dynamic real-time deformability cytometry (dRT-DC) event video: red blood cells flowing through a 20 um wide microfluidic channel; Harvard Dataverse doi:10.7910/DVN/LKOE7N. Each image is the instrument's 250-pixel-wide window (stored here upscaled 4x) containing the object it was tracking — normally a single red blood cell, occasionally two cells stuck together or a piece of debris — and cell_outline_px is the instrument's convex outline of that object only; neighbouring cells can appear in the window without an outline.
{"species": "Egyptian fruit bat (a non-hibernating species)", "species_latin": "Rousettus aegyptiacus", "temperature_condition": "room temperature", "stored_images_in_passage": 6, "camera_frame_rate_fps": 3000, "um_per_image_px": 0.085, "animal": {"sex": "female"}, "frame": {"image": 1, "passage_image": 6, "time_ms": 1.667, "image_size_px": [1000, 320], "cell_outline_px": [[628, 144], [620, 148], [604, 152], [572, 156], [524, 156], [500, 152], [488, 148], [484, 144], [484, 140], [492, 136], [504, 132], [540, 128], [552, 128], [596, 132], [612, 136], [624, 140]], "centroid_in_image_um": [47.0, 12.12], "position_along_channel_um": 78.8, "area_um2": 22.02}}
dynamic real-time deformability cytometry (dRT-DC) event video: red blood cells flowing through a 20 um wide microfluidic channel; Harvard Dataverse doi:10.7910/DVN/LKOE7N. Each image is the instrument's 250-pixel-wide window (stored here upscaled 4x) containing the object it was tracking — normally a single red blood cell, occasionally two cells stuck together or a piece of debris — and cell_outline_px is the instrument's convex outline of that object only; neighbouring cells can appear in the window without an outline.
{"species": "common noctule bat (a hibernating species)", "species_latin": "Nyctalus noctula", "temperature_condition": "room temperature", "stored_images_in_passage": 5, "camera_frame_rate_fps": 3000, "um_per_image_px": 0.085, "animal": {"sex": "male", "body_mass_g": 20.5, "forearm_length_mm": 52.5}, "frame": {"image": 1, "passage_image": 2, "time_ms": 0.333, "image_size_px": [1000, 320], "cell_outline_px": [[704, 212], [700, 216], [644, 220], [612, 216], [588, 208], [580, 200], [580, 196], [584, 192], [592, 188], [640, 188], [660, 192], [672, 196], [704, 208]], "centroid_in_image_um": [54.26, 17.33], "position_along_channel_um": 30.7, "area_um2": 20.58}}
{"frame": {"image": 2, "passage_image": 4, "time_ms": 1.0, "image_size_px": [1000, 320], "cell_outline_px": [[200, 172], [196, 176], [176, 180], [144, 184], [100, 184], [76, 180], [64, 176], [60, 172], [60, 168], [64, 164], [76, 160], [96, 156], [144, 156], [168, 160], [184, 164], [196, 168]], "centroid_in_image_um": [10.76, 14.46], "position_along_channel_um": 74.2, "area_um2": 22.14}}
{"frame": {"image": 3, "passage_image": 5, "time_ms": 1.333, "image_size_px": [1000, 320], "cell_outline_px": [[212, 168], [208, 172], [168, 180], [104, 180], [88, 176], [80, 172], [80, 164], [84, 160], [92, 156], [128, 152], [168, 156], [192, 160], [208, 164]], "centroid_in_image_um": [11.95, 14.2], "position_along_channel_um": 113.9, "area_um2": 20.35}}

##########

Exercise brief -> Write out every line exactly as it stands.

Result of this exercise ->
dynamic real-time deformability cytometry (dRT-DC) event video: red blood cells flowing through a 20 um wide microfluidic channel; Harvard Dataverse doi:10.7910/DVN/LKOE7N. Each image is the instrument's 250-pixel-wide window (stored here upscaled 4x) containing the object it was tracking — normally a single red blood cell, occasionally two cells stuck together or a piece of debris — and cell_outline_px is the instrument's convex outline of that object only; neighbouring cells can appear in the window without an outline.
{"species": "Egyptian fruit bat (a non-hibernating species)", "species_latin": "Rousettus aegyptiacus", "temperature_condition": "room temperature", "stored_images_in_passage": 6, "camera_frame_rate_fps": 3000, "um_per_image_px": 0.085, "animal": {"sex": "female"}, "frame": {"image": 1, "passage_image": 6, "time_ms": 1.667, "image_size_px": [1000, 320], "cell_outline_px": [[628, 144], [620, 148], [604, 152], [572, 156], [524, 156], [500, 152], [488, 148], [484, 144], [484, 140], [492, 136], [504, 132], [540, 128], [552, 128], [596, 132], [612, 136], [624, 140]], "centroid_in_image_um": [47.0, 12.12], "position_along_channel_um": 78.8, "area_um2": 22.02}}
dynamic real-time deformability cytometry (dRT-DC) event video: red blood cells flowing through a 20 um wide microfluidic channel; Harvard Dataverse doi:10.7910/DVN/LKOE7N. Each image is the instrument's 250-pixel-wide window (stored here upscaled 4x) containing the object it was tracking — normally a single red blood cell, occasionally two cells stuck together or a piece of debris — and cell_outline_px is the instrument's convex outline of that object only; neighbouring cells can appear in the window without an outline.
{"species": "common noctule bat (a hibernating species)", "species_latin": "Nyctalus noctula", "temperature_condition": "room temperature", "stored_images_in_passage": 5, "camera_frame_rate_fps": 3000, "um_per_image_px": 0.085, "animal": {"sex": "male", "body_mass_g": 20.5, "forearm_length_mm": 52.5}, "frame": {"image": 1, "passage_image": 2, "time_ms": 0.333, "image_size_px": [1000, 320], "cell_outline_px": [[704, 212], [700, 216], [644, 220], [612, 216], [588, 208], [580, 200], [580, 196], [584, 192], [592, 188], [640, 188], [660, 192], [672, 196], [704, 208]], "centroid_in_image_um": [54.26, 17.33], "position_along_channel_um": 30.7, "area_um2": 20.58}}
{"frame": {"image": 2, "passage_image": 4, "time_ms": 1.0, "image_size_px": [1000, 320], "cell_outline_px": [[200, 172], [196, 176], [176, 180], [144, 184], [100, 184], [76, 180], [64, 176], [60, 172], [60, 168], [64, 164], [76, 160], [96, 156], [144, 156], [168, 160], [184, 164], [196, 168]], "centroid_in_image_um": [10.76, 14.46], "position_along_channel_um": 74.2, "area_um2": 22.14}}
{"frame": {"image": 3, "passage_image": 5, "time_ms": 1.333, "image_size_px": [1000, 320], "cell_outline_px": [[212, 168], [208, 172], [168, 180], [104, 180], [88, 176], [80, 172], [80, 164], [84, 160], [92, 156], [128, 152], [168, 156], [192, 160], [208, 164]], "centroid_in_image_um": [11.95, 14.2], "position_along_channel_um": 113.9, "area_um2": 20.35}}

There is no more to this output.